Aging is a part of life and something that most individuals will experience. Reversing the role between parent and child is one of the most difficult challenges within the aging process. As a child, you want to respect the wishes and independence of your weakening parent and help them to avoid being a victim of their failing competence but doing so can be a tough transition. As challenging as it can be, parents need to learn how to adapt to this intricate and frightening shift of life.

Parenting your parent will take patience, this holds especially true if mom and/or dad becomes difficult. It is important to keep in mind that your elders are now adapting to not only a life of dependency but to a reversed role in life where their own child is now in charge of the decision-making. Adult children must sympathetically understand how this changing role can lead to anger, frustration, fear, stubbornness, and resistance in their aging parent. Recognizing these feelings and accepting them will help to manage their care somewhat easier.

For the adult child, adjusting to the role of parenting mom and dad can be uncomfortable and frustrating. These new, and at times unexpected, responsibilities not only add a great deal of stress but can be a large burden.
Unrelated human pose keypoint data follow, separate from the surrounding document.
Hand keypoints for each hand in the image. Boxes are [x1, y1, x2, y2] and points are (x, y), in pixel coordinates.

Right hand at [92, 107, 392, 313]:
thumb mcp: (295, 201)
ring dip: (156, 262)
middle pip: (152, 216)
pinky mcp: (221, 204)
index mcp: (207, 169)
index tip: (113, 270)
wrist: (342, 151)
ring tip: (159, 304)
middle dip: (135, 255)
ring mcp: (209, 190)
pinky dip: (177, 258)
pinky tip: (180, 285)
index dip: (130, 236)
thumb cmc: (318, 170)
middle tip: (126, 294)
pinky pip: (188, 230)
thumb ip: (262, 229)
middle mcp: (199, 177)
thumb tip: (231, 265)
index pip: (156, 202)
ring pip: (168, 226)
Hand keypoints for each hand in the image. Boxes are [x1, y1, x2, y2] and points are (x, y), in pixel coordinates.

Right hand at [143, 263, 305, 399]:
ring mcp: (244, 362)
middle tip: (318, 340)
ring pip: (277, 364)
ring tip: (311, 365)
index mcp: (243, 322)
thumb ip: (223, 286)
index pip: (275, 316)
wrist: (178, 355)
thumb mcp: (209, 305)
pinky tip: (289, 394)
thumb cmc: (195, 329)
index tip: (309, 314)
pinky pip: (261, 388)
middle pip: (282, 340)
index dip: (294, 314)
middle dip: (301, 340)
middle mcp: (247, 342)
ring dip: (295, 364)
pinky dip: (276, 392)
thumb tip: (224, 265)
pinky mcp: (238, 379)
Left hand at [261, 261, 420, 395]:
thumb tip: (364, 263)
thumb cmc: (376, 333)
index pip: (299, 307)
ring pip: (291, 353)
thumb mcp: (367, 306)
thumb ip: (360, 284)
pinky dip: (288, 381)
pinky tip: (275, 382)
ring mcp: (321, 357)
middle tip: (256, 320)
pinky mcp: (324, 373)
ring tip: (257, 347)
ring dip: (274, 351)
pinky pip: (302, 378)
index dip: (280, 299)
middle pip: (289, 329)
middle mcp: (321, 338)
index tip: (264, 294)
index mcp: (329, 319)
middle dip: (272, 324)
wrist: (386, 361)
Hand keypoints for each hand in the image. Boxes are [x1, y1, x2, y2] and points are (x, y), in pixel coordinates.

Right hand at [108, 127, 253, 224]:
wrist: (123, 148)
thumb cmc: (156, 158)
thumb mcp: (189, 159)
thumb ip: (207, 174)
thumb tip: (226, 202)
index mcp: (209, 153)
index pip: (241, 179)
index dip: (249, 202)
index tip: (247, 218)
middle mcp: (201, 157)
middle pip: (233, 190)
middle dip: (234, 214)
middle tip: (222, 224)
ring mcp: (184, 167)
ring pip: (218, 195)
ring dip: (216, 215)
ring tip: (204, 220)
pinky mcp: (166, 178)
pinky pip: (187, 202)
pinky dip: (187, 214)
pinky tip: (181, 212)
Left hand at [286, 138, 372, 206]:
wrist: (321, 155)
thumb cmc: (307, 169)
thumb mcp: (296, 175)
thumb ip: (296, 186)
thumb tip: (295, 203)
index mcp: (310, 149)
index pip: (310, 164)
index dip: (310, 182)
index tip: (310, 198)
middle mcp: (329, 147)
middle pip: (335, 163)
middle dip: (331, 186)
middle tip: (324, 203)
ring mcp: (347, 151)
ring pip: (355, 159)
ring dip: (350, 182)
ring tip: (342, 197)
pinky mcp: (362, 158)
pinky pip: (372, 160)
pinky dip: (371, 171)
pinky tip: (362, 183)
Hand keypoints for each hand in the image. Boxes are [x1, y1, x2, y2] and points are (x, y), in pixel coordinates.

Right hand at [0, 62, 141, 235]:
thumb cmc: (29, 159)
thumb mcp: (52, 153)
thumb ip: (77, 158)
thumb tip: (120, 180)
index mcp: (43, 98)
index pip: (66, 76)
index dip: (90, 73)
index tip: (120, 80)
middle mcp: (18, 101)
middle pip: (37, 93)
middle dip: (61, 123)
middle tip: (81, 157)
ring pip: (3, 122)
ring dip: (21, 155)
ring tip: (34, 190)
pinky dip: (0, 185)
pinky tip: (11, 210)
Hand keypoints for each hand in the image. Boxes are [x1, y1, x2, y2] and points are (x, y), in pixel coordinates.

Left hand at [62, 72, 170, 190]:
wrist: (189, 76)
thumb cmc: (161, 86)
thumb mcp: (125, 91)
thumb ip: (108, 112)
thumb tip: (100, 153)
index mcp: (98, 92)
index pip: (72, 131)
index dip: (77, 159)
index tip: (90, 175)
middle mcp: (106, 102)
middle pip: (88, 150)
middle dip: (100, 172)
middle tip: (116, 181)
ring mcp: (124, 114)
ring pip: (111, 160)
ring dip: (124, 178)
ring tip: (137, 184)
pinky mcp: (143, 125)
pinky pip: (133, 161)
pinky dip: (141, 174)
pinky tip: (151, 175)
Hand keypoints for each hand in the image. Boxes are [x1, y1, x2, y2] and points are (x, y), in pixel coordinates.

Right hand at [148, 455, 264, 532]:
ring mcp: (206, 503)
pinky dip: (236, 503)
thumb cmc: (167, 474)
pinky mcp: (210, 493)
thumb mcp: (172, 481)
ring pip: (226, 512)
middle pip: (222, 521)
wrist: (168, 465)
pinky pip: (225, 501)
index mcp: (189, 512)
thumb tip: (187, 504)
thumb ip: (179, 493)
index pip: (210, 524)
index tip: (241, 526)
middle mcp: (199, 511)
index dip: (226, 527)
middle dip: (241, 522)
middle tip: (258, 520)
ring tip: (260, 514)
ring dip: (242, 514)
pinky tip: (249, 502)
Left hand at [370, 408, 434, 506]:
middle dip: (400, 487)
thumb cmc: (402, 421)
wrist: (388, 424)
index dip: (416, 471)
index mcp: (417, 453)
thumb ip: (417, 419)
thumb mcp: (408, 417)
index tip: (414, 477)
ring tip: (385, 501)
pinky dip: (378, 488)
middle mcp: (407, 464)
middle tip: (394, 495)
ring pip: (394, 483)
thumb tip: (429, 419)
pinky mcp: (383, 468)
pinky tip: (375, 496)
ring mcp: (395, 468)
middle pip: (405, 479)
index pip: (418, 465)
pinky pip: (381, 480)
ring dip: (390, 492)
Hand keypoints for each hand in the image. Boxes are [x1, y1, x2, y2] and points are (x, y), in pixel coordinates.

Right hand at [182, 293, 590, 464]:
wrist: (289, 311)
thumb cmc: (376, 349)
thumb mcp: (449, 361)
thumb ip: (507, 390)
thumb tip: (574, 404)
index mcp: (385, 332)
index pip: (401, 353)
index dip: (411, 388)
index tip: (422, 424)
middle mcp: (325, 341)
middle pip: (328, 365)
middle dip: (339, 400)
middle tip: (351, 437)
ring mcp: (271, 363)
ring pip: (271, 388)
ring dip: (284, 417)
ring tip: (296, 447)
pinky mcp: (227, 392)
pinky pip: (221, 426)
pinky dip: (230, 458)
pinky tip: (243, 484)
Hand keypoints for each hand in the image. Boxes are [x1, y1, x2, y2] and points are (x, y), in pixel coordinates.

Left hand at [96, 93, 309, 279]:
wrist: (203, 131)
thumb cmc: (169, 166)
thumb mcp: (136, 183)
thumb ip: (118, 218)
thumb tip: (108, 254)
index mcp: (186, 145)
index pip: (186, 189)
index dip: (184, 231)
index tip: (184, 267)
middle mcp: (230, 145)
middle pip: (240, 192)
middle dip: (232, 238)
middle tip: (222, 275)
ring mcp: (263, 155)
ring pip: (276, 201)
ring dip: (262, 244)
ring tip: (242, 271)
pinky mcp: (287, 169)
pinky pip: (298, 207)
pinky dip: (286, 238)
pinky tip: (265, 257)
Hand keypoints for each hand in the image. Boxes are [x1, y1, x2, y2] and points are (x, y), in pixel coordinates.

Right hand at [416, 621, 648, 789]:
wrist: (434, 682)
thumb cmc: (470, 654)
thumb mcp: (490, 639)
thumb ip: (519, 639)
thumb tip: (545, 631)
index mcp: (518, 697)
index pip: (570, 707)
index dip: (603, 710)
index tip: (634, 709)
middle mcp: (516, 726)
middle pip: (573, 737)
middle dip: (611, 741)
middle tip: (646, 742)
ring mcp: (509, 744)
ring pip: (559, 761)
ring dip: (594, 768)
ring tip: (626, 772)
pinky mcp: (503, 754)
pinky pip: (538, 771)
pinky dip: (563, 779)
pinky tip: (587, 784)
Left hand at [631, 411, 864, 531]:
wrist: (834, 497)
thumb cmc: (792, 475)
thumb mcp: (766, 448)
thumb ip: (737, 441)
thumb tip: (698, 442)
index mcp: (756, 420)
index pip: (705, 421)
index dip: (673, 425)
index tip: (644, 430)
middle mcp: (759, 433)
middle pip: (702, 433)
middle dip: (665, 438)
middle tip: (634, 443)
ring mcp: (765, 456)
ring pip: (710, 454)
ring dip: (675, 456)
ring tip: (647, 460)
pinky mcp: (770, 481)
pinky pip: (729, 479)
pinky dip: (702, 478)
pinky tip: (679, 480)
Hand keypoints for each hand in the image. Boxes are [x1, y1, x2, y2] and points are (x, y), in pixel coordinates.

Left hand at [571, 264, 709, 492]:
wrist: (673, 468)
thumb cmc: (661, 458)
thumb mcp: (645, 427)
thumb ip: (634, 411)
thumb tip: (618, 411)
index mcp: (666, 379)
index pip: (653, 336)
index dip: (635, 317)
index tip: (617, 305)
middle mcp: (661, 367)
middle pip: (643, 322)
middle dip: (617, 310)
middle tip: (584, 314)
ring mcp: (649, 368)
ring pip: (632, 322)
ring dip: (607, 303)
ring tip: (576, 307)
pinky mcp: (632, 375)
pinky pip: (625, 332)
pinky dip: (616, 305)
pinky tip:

Getting support from others is imperative but one may not always know who to turn to. This would be an ideal time to reach out to Caring Hearts for some assistance each week if possible. The break allows you the chance to recharge and to maintain the role of daughter or son. . If you don’t have the ability to bring Caring Hearts in consider reaching out to:

  • Family Members
  • Friends
  • Professional Counselors
  • Caregiver Support Groups
  • Clergy

To better assist you and your loved ones, the Society of Certified Senior Advisors has put together a few excerpts from individuals who have experienced this changing role in life.

  • “Countless hours of working with seniors, and my experiences with my own aging parents, have taught me that as parents age, the dynamics of the parent-child relationship change dramatically. It can result in compromised care and can threaten the very core of the family unit.”
  • “As long as the boundaries and responsibilities remain unchallenged, the dynamics of the parent-child/child-parent relationship continue to work smoothly; but when aging parents begin to need assistance, an interesting transition occurs: the adult children assume the caregiving role of parents.”
  • “A person’s life cycle is one great circle. We had caregivers in the beginning and many of us will need caregivers in the end. If we are lucky, the people whom we love most will be present to assist us in the completion of our life’s journey. Acceptance of this cycle can improve the quality of all our lives. It also completes the circle of love.”

Most importantly, a caregiver should realize they are not alone in their quest to serve their parents, or in the feelings of guilt which often come with considering outside help.